Premetto che sono figlio di un uomo privo della vista, per cui certo non mi si può dire che tratto l’argomento senza il dovuto rispetto.
Fino a qualche anno fa, una persona come mio padre sarebbe stato chiamato semplicemtne cieco, come una persona priva dell’udito la si sarebbe chiamata sorda e quella con degli handycap (fisici o mentali, poco importa) la si sarebbe chiamata handycappata, il tutto con il massimo rispetto per il dramma che “il diverso” di turno si portava dietro.
Poi dev’essere arrivata una potente stirpe di idioti che ha iniziato ad usare quegli aggettivi, indicanti semplicemente una mancanza nella normale dotazione di una persona, come offesa, offesa molto spesso ordinaria e per piccole cose (come per esempio può essere dare dell’handycappato a chi rovescia un bicchiere d’acqua).
Allora linguisticamente cosa si è fatto? Si è ribadito il concetto che un handycappato è solo un portatore di handycap e un idiota è uno che usa le parole a sproposito?
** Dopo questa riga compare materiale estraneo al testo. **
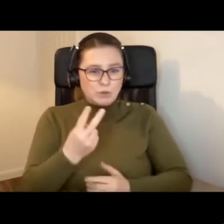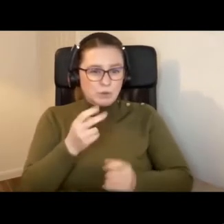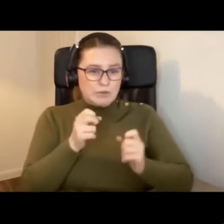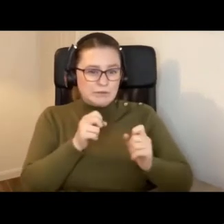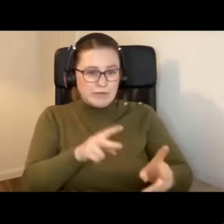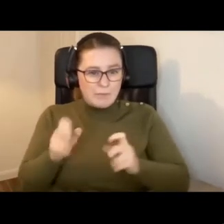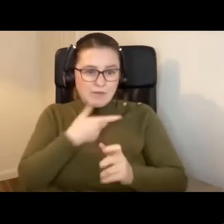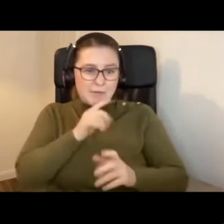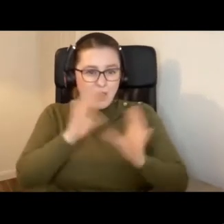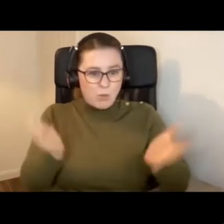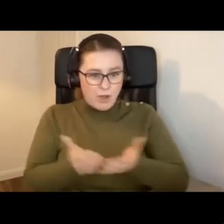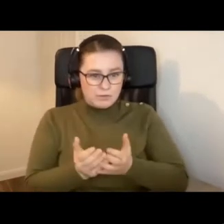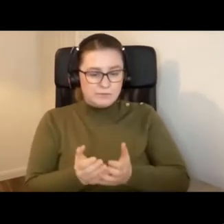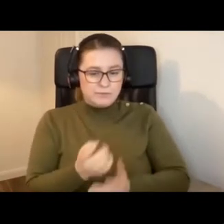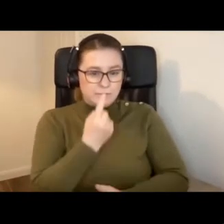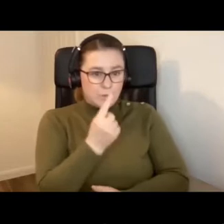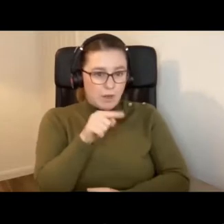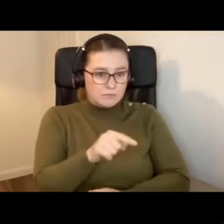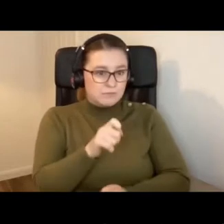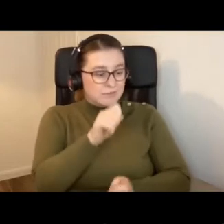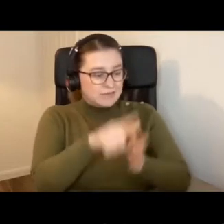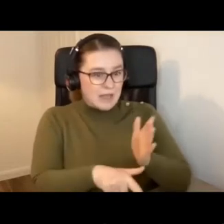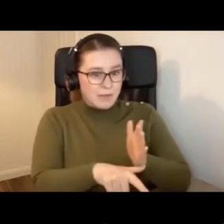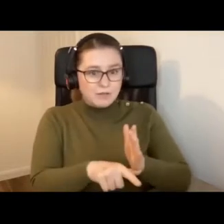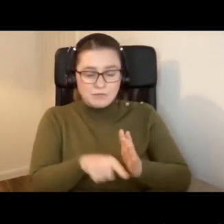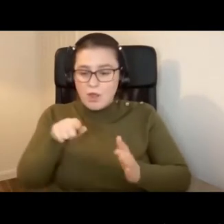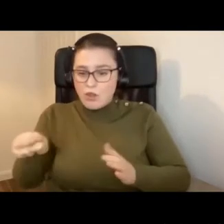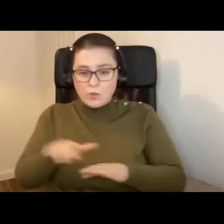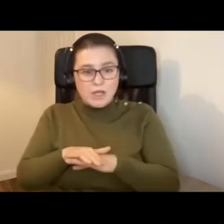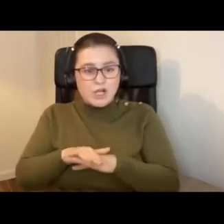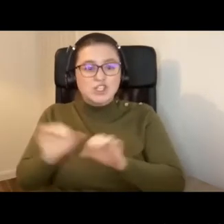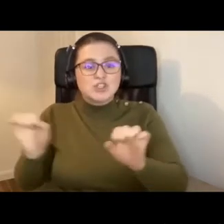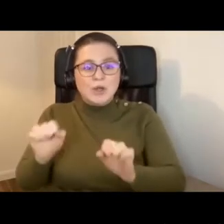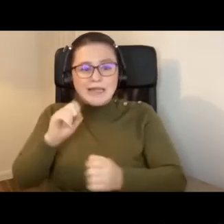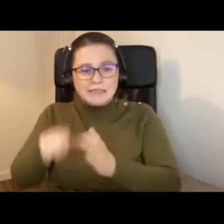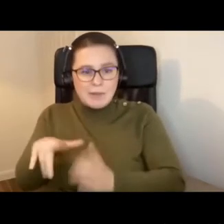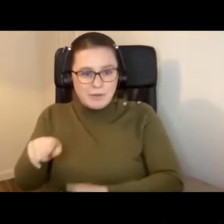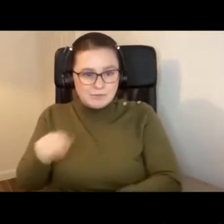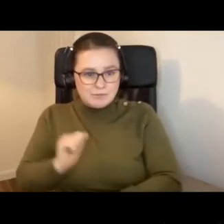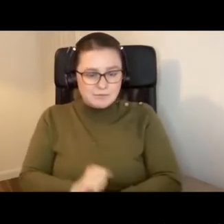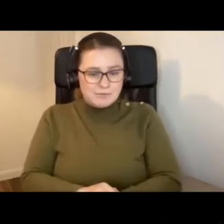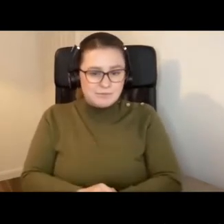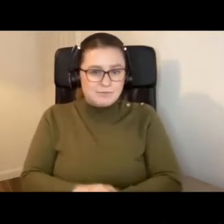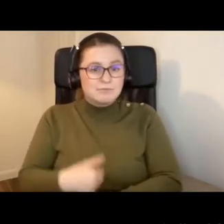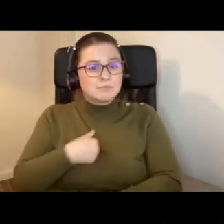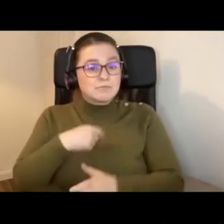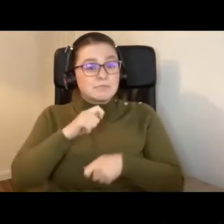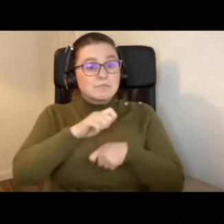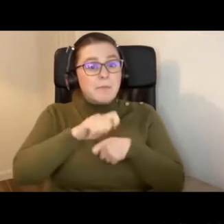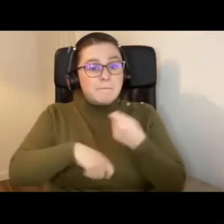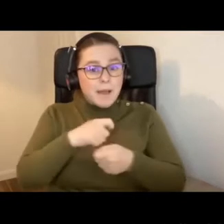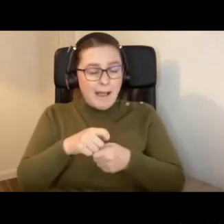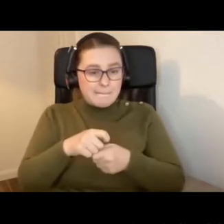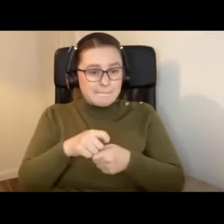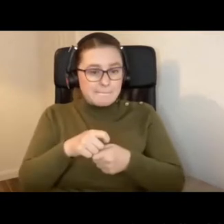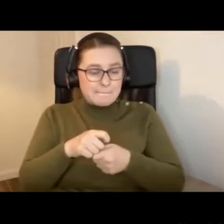or in the world. Those that are disabled and those that are not yet disabled. I became moved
No, linguisticamente si è scesi al livello dei cretini e si è uffializzata l’accezione spregiativa di quegli aggettivi nati per indicare sinteticamente una menomazione; e allora si sono inventati nuovi termini composti per essere politicamente corretti: il cieco è diventato “non vedente”, il sordo “non udente”, l’handycappato “diversamente abile” (ma diversamente da chi? Io ad esempio, a differenza di mia madre, non so lavorare all’uncinetto: sono diversamente abile? Ho diritto ad un’indennità?).
E allora, per essere davvero politicamente corretti, bisogna radicalmente cambiare il nostro linguaggio: se prima d’ora avevate pensato di me che sono un uomo basso e con la testa pelata, da oggi in poi PRETENDO che mi si definisca “diversamente alto” e “diversamente pettinato”, una persona senza titoli di studio dovrà essere “diversamente istruita”, un omosessuale diventerà “diversamente uomo” e soprattutto un bestemmiatore incallito starà “diversamente pregando”.